Le chef progressiste-conservateur Doug Ford a insisté sur le fait que l'Ontario n'est pas vulnérable pendant la campagne électorale anticipée qu'il a déclenchée, alors qu'une possible guerre commerciale avec les États-Unis se profile.

Doug Ford a déclenché la semaine dernière les élections qui se tiendront le 27 février. Il a indiqué qu'il pouvait agir à la fois comme premier ministre et comme principal responsable de la campagne de son parti.

Il a souligné qu'il avait un plan d'action économique prêt à être mis en œuvre si le président américain Donald Trump mettait à exécution sa menace d'imposer des tarifs de 25 % sur les produits canadiens.

Une partie de ce projet comprend un plan de relance de 22 milliards $ pour construire des infrastructures qui serait mis en œuvre, quelles que soient les décisions du président américain, selon Doug Ford.

«Cela va nous donner plus de force, plus de certitude, car pour l’instant, la seule chose certaine avec le président Trump, c’est l’incertitude, et quand on a un mandat fort de quatre ans, cela nous donne beaucoup plus de force quand on négocie», a-t-il fait valoir. 

M. Ford a parlé comme si les tarifs douaniers étaient une affaire conclue. La Maison-Blanche a indiqué vendredi que les tarifs douaniers sur les produits du Canada, du Mexique et de la Chine allaient être appliqués samedi, mais ils ne s’étaient pas encore matérialisés lorsque Doug Ford était en point de presse. 

Donald Trump cible le secteur automobile de l’Ontario avec les tarifs douaniers, affirmant qu’il n’a pas besoin ou ne veut pas de voitures fabriquées au Canada. 

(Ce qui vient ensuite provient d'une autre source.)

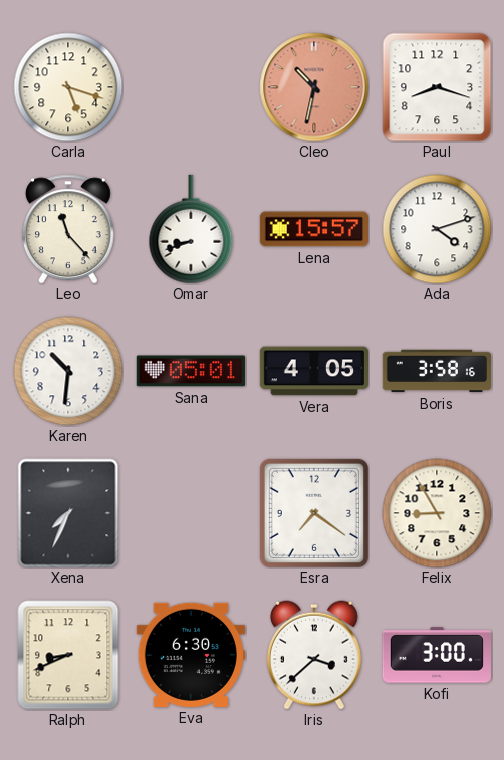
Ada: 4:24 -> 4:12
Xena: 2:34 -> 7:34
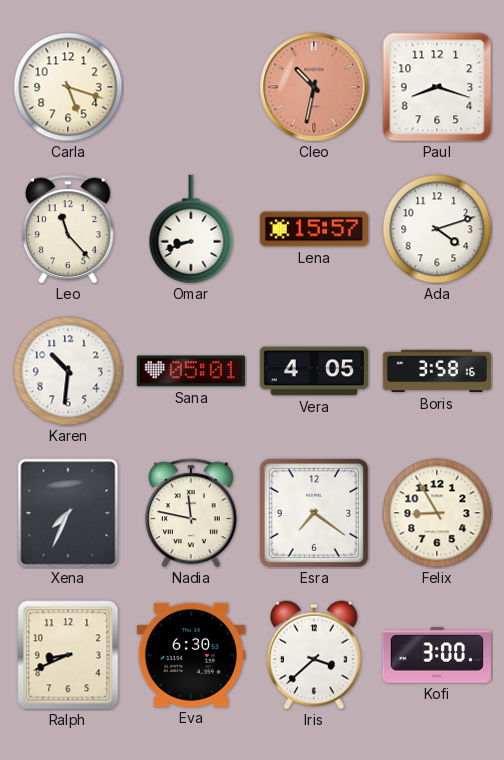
Nadia: none -> 11:47
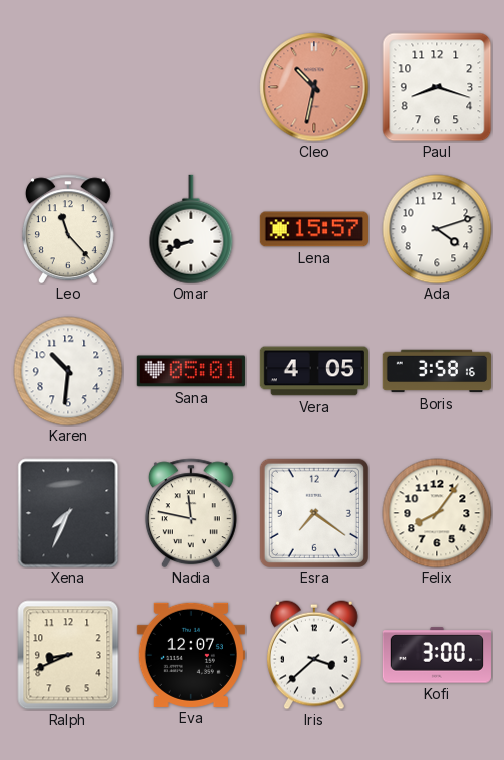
Carla: 5:18 -> none
Felix: 8:55 -> 8:06
Eva: 6:30 -> 12:07
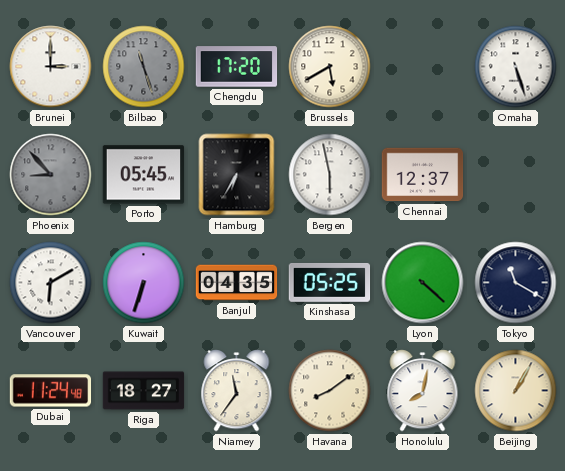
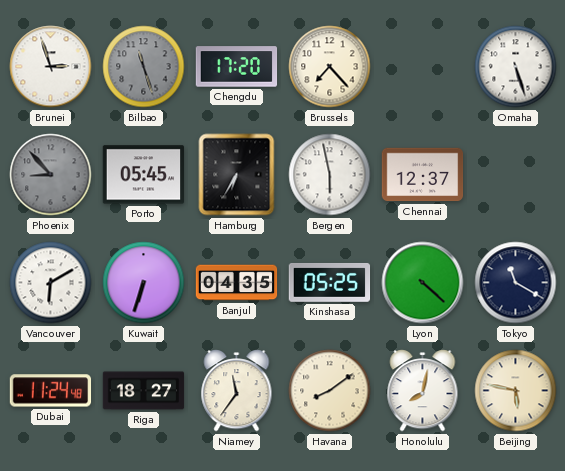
Brunei: 3:00 -> 2:57
Brussels: 5:40 -> 7:23
Beijing: 1:05 -> 5:47
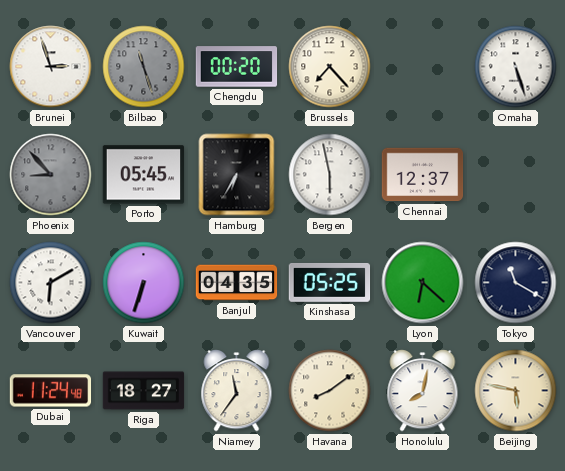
Chengdu: 17:20 -> 00:20
Lyon: 4:22 -> 6:22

La cheffe du NPD, Marit Stiles, a soutenu que M. Ford n'aurait pas dû déclencher d'élections anticipées.

«Un premier ministre ne quitte pas son poste lorsque nous sommes plongés dans une crise comme celle-ci», a déclaré Mme Stiles lors d'un arrêt de campagne à Toronto.

«Il a donc décidé de quitter son poste. Je me présente au poste de première ministre de cette province et je vais me battre pour chaque emploi, chaque personne dans chaque secteur de cette province», a-t-elle ajouté.

La cheffe du Parti libéral, Bonnie Crombie, est aussi dans la Ville-Reine, a rappelé à M. Trump que ses efforts pour empêcher l'imposition de tarifs semblent avoir été vains. Elle devrait parler de ses promesses en matière de soins de santé.

Pendant ce temps, le chef du Parti vert, Mike Schreiner, fera du porte-à-porte à Kitchener, en Ontario, et soutiendra la campagne de réélection de son chef adjoint.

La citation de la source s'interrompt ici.